The Medicare program benefits seniors by providing medical coverage during retirement years, when many people 65+ are at higher risk for illness, injury and accidents. It is part of the U.S. Social Security Administration (SSA), which provides various additional benefits of to qualified Americans. The various parts of Medicare provide different types of coverage including prescription medication plans.
Medicare Part A
Medicare Part A covers admissions and stays in hospitals, hospice care facilities and some nursing centers. It also covers a limited amount of home health care services. Home health care involves nurses and/or other medical practitioners visiting your home to provide services. Medicare Part A is free to most people who paid, or whose spouse paid, applicable taxes during working years. Those who do not qualify for free Medicare Part A benefits can purchase them for $252 to $458 per month. For more information on Medicare Part A, its costs and coverages, go HERE.
Medicare Part B
Medicare Part B is a type of health insurance covering non-inpatient medical services. These outpatient services include follow-up doctor visits, visits from doctors while admitted to a hospital, annual checkups/physicals and preventative treatment services. They also include medical supplies such as surgical braces, walkers, oxygen tanks and more.
Medicare Part B is a crucial coverage plan for people with more serious issues or diseases. For example, expensive dialysis for the kidneys, chemotherapy and other cancer treatments are covered under Part B. Adjusted gross income, your applicable tax bracket and tax filings affect the amount paid each month to maintain Part B coverage. Applicable costs of Medicare Part B are also based on the following:
Policies as decided by Medicare on a national basis.
Individual Medicare providers deciding whether a procedure, visit or item is medically necessary.
State and federal laws
Medicare Part C
Medicare Part C plans offer alternate ways to receive medical coverage through Medicare. Also known as “Medicare Advantage,” Part C plans are frequently outsourced to privately run insurance companies bound to follow Medicare rules, albeit with nuances to some out-of-pocket charges and covered services. Medicare Part C sometimes also includes prescription benefits. Qualifying for Part C requires already being enrolled in Parts A and B. Out-of-pocket costs of Part C varies per state and provider.
Medicare Part D
Medicare Part D covers prescription medications.
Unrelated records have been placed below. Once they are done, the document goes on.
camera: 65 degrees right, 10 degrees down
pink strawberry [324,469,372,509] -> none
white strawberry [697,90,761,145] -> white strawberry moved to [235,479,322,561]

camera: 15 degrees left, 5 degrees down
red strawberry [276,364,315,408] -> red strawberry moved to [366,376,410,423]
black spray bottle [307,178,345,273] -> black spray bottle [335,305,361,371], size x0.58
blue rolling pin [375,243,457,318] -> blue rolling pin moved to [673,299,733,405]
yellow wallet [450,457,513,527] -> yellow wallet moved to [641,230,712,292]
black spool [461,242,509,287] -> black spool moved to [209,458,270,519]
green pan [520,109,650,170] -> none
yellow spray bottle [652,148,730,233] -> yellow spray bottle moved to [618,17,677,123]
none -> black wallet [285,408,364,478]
Part D was added to Medicare in 2006 as a means of protecting those enrolled in Medicare from soaring prescription drug prices. Minimal copays can still be expected. The cost to Part D enrollees varies per state and income. There is also a late-enrollment penalty applied if Part D is not accepted when initially available.
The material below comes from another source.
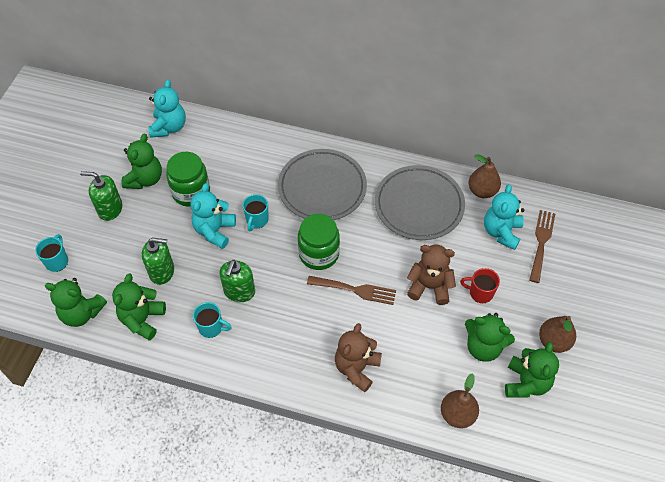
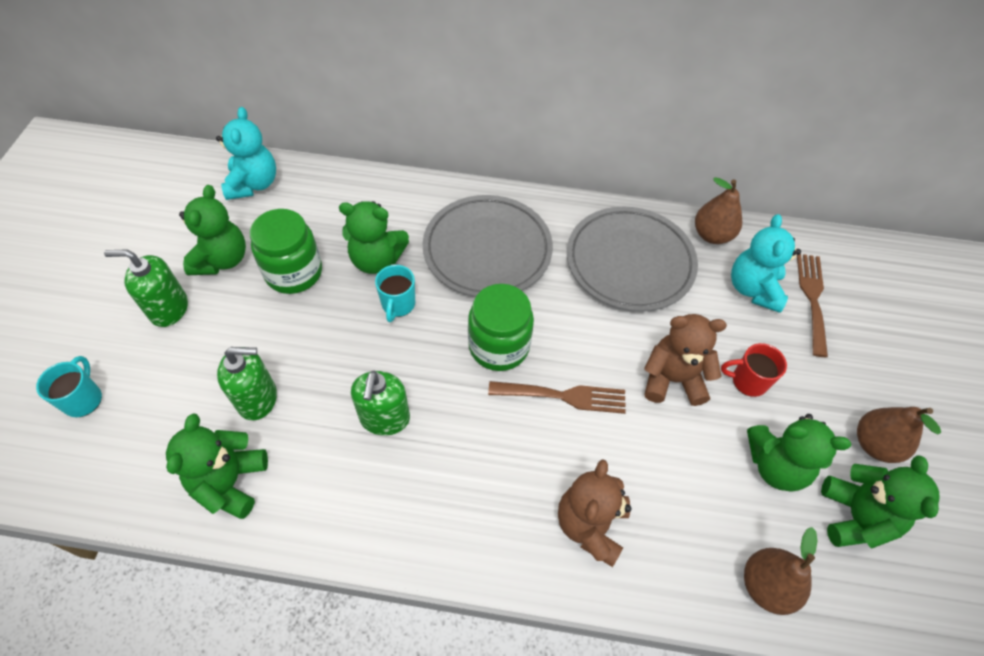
camera: 10 degrees left, 0 degrees up
green teddy bear [45,278,107,327] -> green teddy bear moved to [339,201,409,274]
turquoise teddy bear [190,183,236,249] -> none
turquoise mug [193,302,232,338] -> none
Medicare Open Enrollment 10/15/20 – 12/7/20
What is Medicare open enrollment? It is an opportunity for current enrollees to adjust their coverage plans and/or providers to better suit their needs. Current enrollees are not required to make changes to their plans during this period, but plan/provider evaluation is encouraged.
Changes made to your plan during open enrollment periods go into effect on the first day of the subsequent month following receipt of your submission of requested changes. This means, for example, changes made between 10/15/20 and 10/31/20 will go into effect on 11/1/20, provided Medicare received your requests in time to accommodate. Changes can include adding or removing Plan D and changing the type of Medicare coverage you receive.
Medigap, also referred to as “Medical Supplemental Insurance,” is a service provided by independent and private insurance companies. While Medicare covers most services and expenses, having Medigap is a viable way to guarantee full financial and medical coverage. Medigap covers deductibles, copayments and coinsurance not covered by your Medicare plan.